Sąd apelacyjny w Antwerpii zdecydował w środę, że Orange Belgium nie będzie mógł dłużej używać terminów „światłowód”, „fiber” i „włókno światłowodowe” w swoich reklamach i nazwach produktów w obecnej formie. Terminy te mogą być używane tylko wtedy, gdy reklama wskazuje, że jest to sieć mieszana, która nie jest w całości światłowodowa.
We wrześniu 2023 roku konkurencyjny Proximus stwierdził, że abonamenty internetowe Orange były sprzedawane jako „światłowód”. Nazwa ta była myląca zarówno dla firmy telekomunikacyjnej, jak i dla organizacji Testachats. Proximus od kilku lat rozwijał już sieć światłowodową, projekt wart kilka miliardów euro, mający na celu doprowadzenie kabli światłowodowych bezpośrednio do domów, aby przyspieszyć prędkość połączenia internetowego.
Orange w rzeczywistości korzysta z sieci Telenet, która składa się jeszcze ze „starych” kabli koncentrycznych. Telenet rozpoczął współpracę z Fluvius w 2023 roku w celu utworzenia sieci w pełni światłowodowej. Proximus, który dysponował w pełni światłowodową siecią, pozwał więc Orange w związku z tą „fałszywą reklamą”.
Myląca nazwa
„Terminy 'fiber’, 'światłowód’ i 'włókno światłowodowe’ odnoszą się do sieci w całości składającej się ze światłowodów aż do domu klienta” – uzasadnia sąd apelacyjny w Antwerpii. „Orange używa sieci mieszanej składającej się częściowo ze światłowodów i częściowo z kabli koncentrycznych.”

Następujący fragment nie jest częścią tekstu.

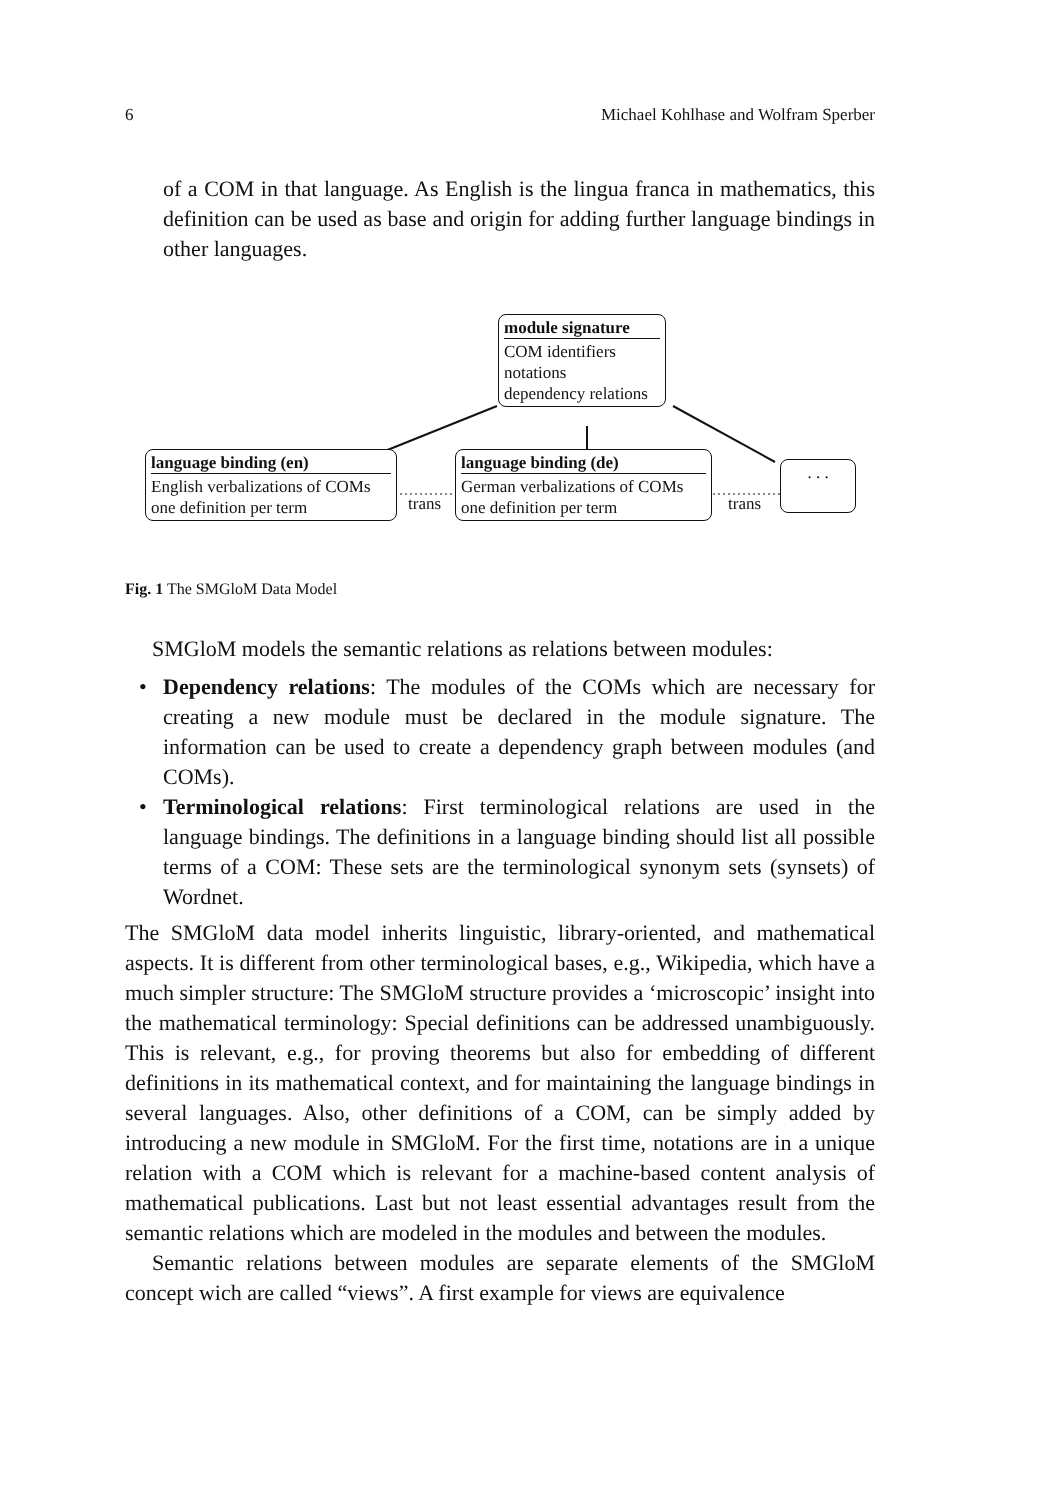6 Michael Kohlhase and Wolfram Sperber
of a COM in that language. As English is the lingua franca in mathematics, this definition can be used as base and origin for adding further language bindings in other languages.
module signature
COM identifiers
notations
dependency relations
language binding (en)
English verbalizations of COMs
one definition per term
trans
language binding (de)
German verbalizations of COMs
one definition per term
trans
. . .
Fig. 1 The SMGloM Data Model
SMGloM models the semantic relations as relations between modules:
• Dependency relations: The modules of the COMs which are necessary for creating a new module must be declared in the module signature. The information can be used to create a dependency graph between modules (and COMs).
• Terminological relations: First terminological relations are used in the language bindings. The definitions in a language binding should list all possible terms of a COM: These sets are the terminological synonym sets (synsets) of Wordnet.
The SMGloM data model inherits linguistic, library-oriented, and mathematical aspects. It is different from other terminological bases, e.g., Wikipedia, which have a much simpler structure: The SMGloM structure provides a ‘microscopic’ insight into the mathematical terminology: Special definitions can be addressed unambiguously. This is relevant, e.g., for proving theorems but also for embedding of different definitions in its mathematical context, and for maintaining the language bindings in several languages. Also, other definitions of a COM, can be simply added by introducing a new module in SMGloM. For the first time, notations are in a unique relation with a COM which is relevant for a machine-based content analysis of mathematical publications. Last but not least essential advantages result from the semantic relations which are modeled in the modules and between the modules.
Semantic relations between modules are separate elements of the SMGloM concept wich are called “views”. A first example for views are equivalence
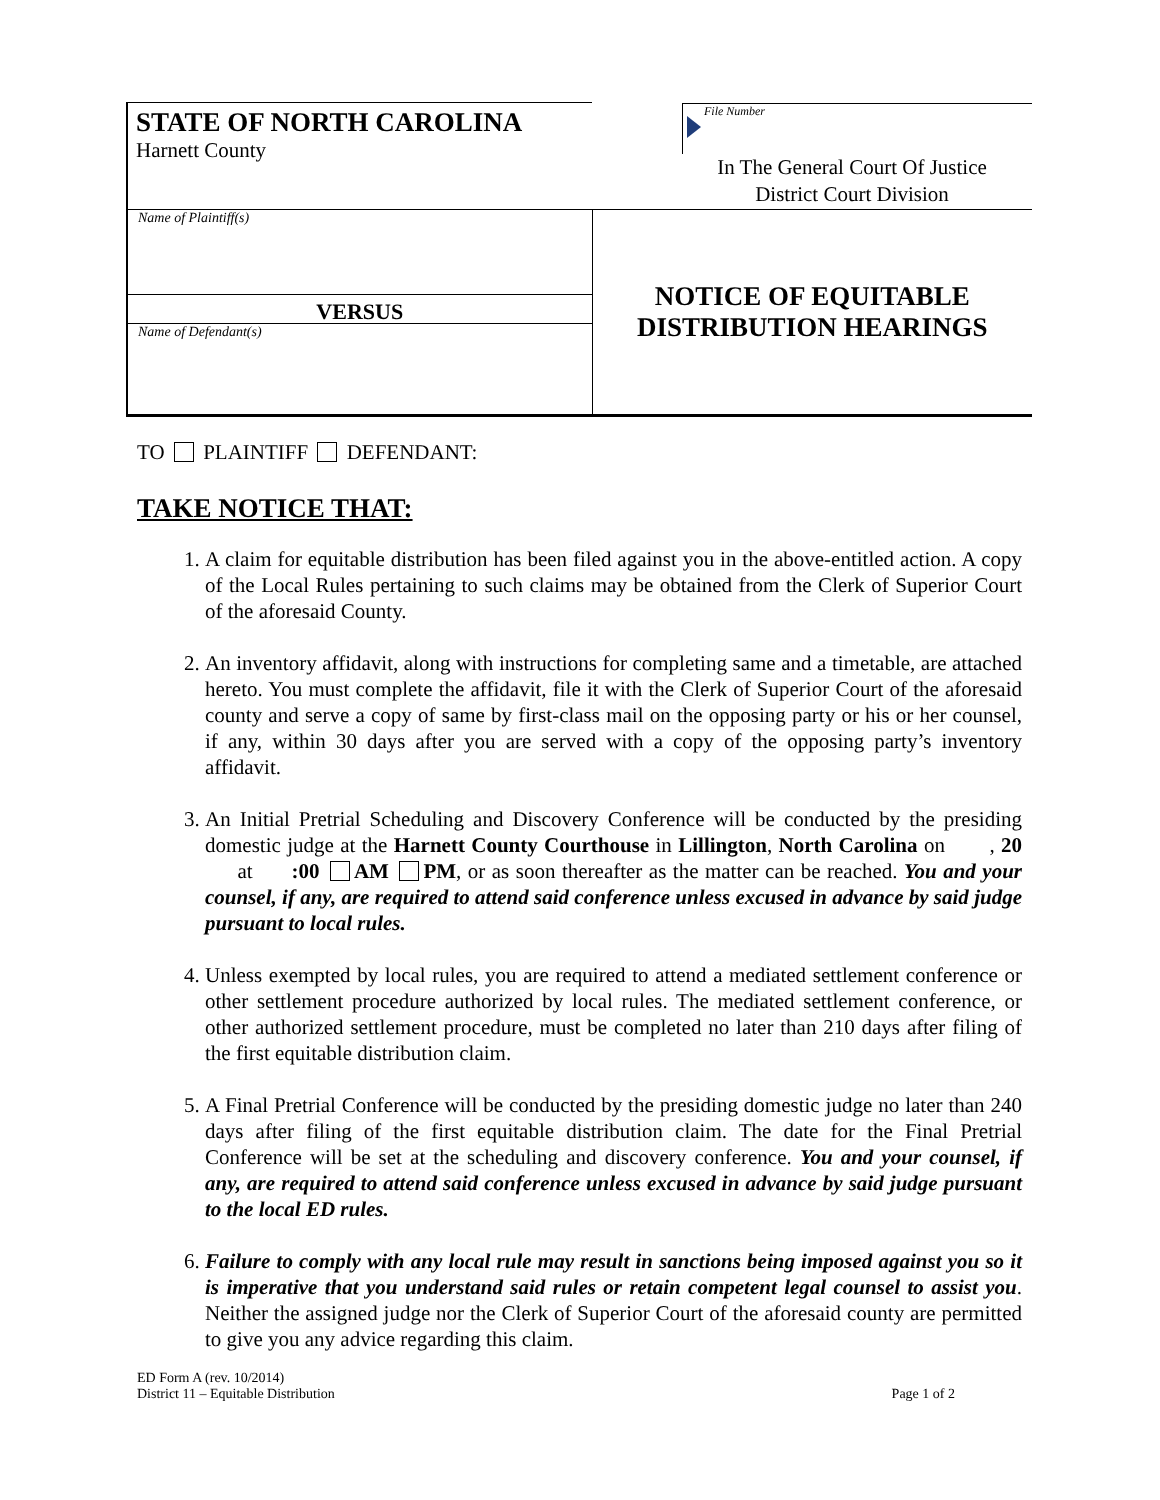| STATE OF NORTH CAROLINA Harnett County | File Number In The General Court Of Justice District Court Division |
| Name of Plaintiff(s) VERSUS Name of Defendant(s) | NOTICE OF EQUITABLE DISTRIBUTION HEARINGS |
TO PLAINTIFF DEFENDANT:
TAKE NOTICE THAT:
1. A claim for equitable distribution has been filed against you in the above-entitled action. A copy of the Local Rules pertaining to such claims may be obtained from the Clerk of Superior Court of the aforesaid County.
2. An inventory affidavit, along with instructions for completing same and a timetable, are attached hereto. You must complete the affidavit, file it with the Clerk of Superior Court of the aforesaid county and serve a copy of same by first-class mail on the opposing party or his or her counsel, if any, within 30 days after you are served with a copy of the opposing party’s inventory affidavit.
3. An Initial Pretrial Scheduling and Discovery Conference will be conducted by the presiding domestic judge at the Harnett County Courthouse in Lillington, North Carolina on , 20 at :00 AM PM, or as soon thereafter as the matter can be reached. You and your counsel, if any, are required to attend said conference unless excused in advance by said judge pursuant to local rules.
4. Unless exempted by local rules, you are required to attend a mediated settlement conference or other settlement procedure authorized by local rules. The mediated settlement conference, or other authorized settlement procedure, must be completed no later than 210 days after filing of the first equitable distribution claim.
5. A Final Pretrial Conference will be conducted by the presiding domestic judge no later than 240 days after filing of the first equitable distribution claim. The date for the Final Pretrial Conference will be set at the scheduling and discovery conference. You and your counsel, if any, are required to attend said conference unless excused in advance by said judge pursuant to the local ED rules.
6. Failure to comply with any local rule may result in sanctions being imposed against you so it is imperative that you understand said rules or retain competent legal counsel to assist you. Neither the assigned judge nor the Clerk of Superior Court of the aforesaid county are permitted to give you any advice regarding this claim.
ED Form A (rev. 10/2014)
District 11 – Equitable Distribution Page 1 of 2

Sąd uznał, że Orange chciał przekonać konsumentów, że oferuje produkty w sieci światłowodowej, używając terminu „światłowód” w nazwach swoich produktów opartych na kablach koncentrycznych. „To wprowadza konsumentów w błąd co do natury i jakości tych produktów oraz wpływa na ich decyzje zakupowe” – można przeczytać w uzasadnieniu.
Sąd nałożył kary pieniężne w przypadku nieprzestrzegania przez Orange tego zakazu.